### Work task
Can you give every line of text in the data below as a JSON list of strings, one string per line, leaving out blank lines and the pictures?

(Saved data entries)
++++++++++++++++++++
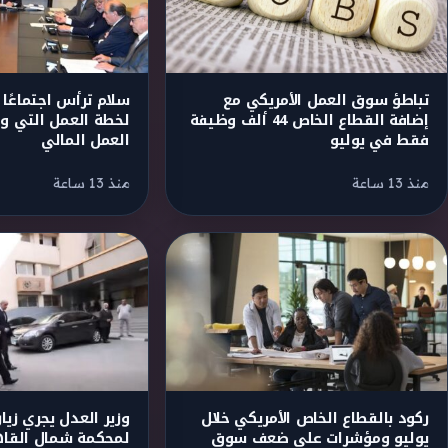
تباطؤ سوق العمل الأمريكي مع
سلام ترأس اجتماعًا ل
إضافة القطاع الخاص 44 ألف وظيفة
لخطة العمل التي و
فقط في يوليو
العمل المالي
منذ 13 ساعة
منذ 13 ساعة
ركود بالقطاع الخاص الأمريكي خلال
وزير العدل يجري زيا
يوليو ومؤشرات على ضعف سوق
لمحكمة شمال القاهر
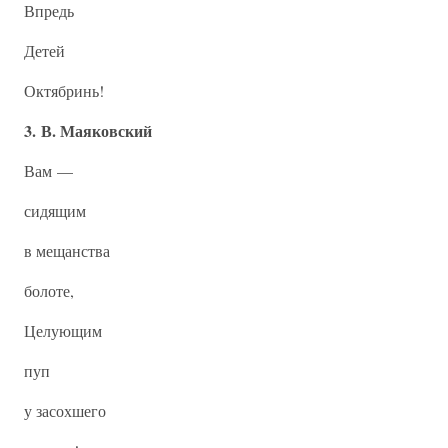
Впредь
Детей
Октябринь!
3. В. Маяковский
Вам —
сидящим
в мещанства
болоте,
Целующим
пуп
у засохшего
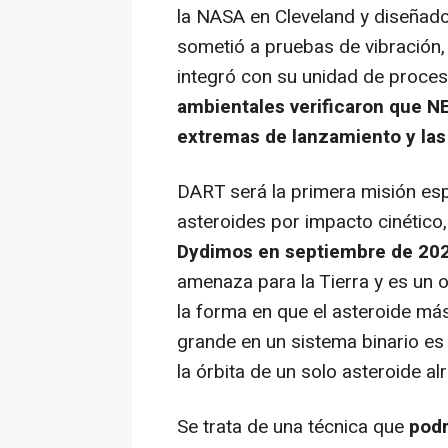
la NASA en Cleveland y diseñado
sometió a pruebas de vibración,
integró con su unidad de proce
ambientales verificaron que NE
extremas de lanzamiento y las
DART será la primera misión esp
asteroides por impacto cinético,
Dydimos en septiembre de 20
amenaza para la Tierra y es un o
la forma en que el asteroide má
grande en un sistema binario es
la órbita de un solo asteroide al
Se trata de una técnica que
podr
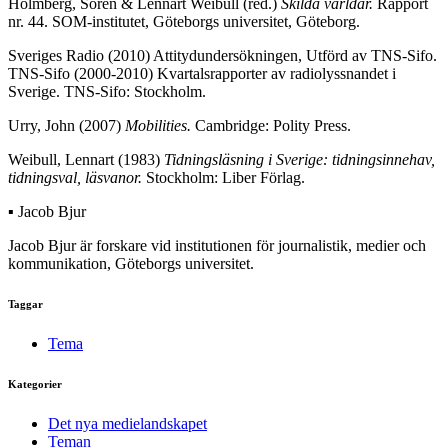
Holmberg, Sören & Lennart Weibull (red.)
Skilda världar.
Rapport
nr. 44. SOM-institutet, Göteborgs universitet, Göteborg.
Sveriges Radio (2010) Attitydundersökningen, Utförd av TNS-Sifo.
TNS-Sifo (2000-2010) Kvartalsrapporter av radiolyssnandet i
Sverige. TNS-Sifo: Stockholm.
Urry, John (2007)
Mobilities.
Cambridge: Polity Press.
Weibull, Lennart (1983)
Tidningsläsning i Sverige: tidningsinnehav,
tidningsval, läsvanor.
Stockholm: Liber Förlag.
▪ Jacob Bjur
Jacob Bjur är forskare vid institutionen för journalistik, medier och
kommunikation, Göteborgs universitet.
Taggar
Tema
Kategorier
Det nya medielandskapet
Teman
++++++++++++++++++++
### Result for this task
[
  "تباطؤ سوق العمل الأمريكي مع",
  "سلام ترأس اجتماعًا ل",
  "إضافة القطاع الخاص 44 ألف وظيفة",
  "لخطة العمل التي و",
  "فقط في يوليو",
  "العمل المالي",
  "منذ 13 ساعة",
  "منذ 13 ساعة",
  "ركود بالقطاع الخاص الأمريكي خلال",
  "وزير العدل يجري زيا",
  "يوليو ومؤشرات على ضعف سوق",
  "لمحكمة شمال القاهر",
  "Впредь",
  "Детей",
  "Октябринь!",
  "3. В. Маяковский",
  "Вам —",
  "сидящим",
  "в мещанства",
  "болоте,",
  "Целующим",
  "пуп",
  "у засохшего",
  "la NASA en Cleveland y diseñado",
  "sometió a pruebas de vibración,",
  "integró con su unidad de proce",
  "ambientales verificaron que NE",
  "extremas de lanzamiento y las",
  "DART será la primera misión esp",
  "asteroides por impacto cinético,",
  "Dydimos en septiembre de 20",
  "amenaza para la Tierra y es un o",
  "la forma en que el asteroide má",
  "grande en un sistema binario es",
  "la órbita de un solo asteroide al",
  "Se trata de una técnica que",
  "podr",
  "Holmberg, Sören & Lennart Weibull (red.)",
  "Skilda världar.",
  "Rapport",
  "nr. 44. SOM-institutet, Göteborgs universitet, Göteborg.",
  "Sveriges Radio (2010) Attitydundersökningen, Utförd av TNS-Sifo.",
  "TNS-Sifo (2000-2010) Kvartalsrapporter av radiolyssnandet i",
  "Sverige. TNS-Sifo: Stockholm.",
  "Urry, John (2007)",
  "Mobilities.",
  "Cambridge: Polity Press.",
  "Weibull, Lennart (1983)",
  "Tidningsläsning i Sverige: tidningsinnehav,",
  "tidningsval, läsvanor.",
  "Stockholm: Liber Förlag.",
  "▪ Jacob Bjur",
  "Jacob Bjur är forskare vid institutionen för journalistik, medier och",
  "kommunikation, Göteborgs universitet.",
  "Taggar",
  "Tema",
  "Kategorier",
  "Det nya medielandskapet",
  "Teman"
]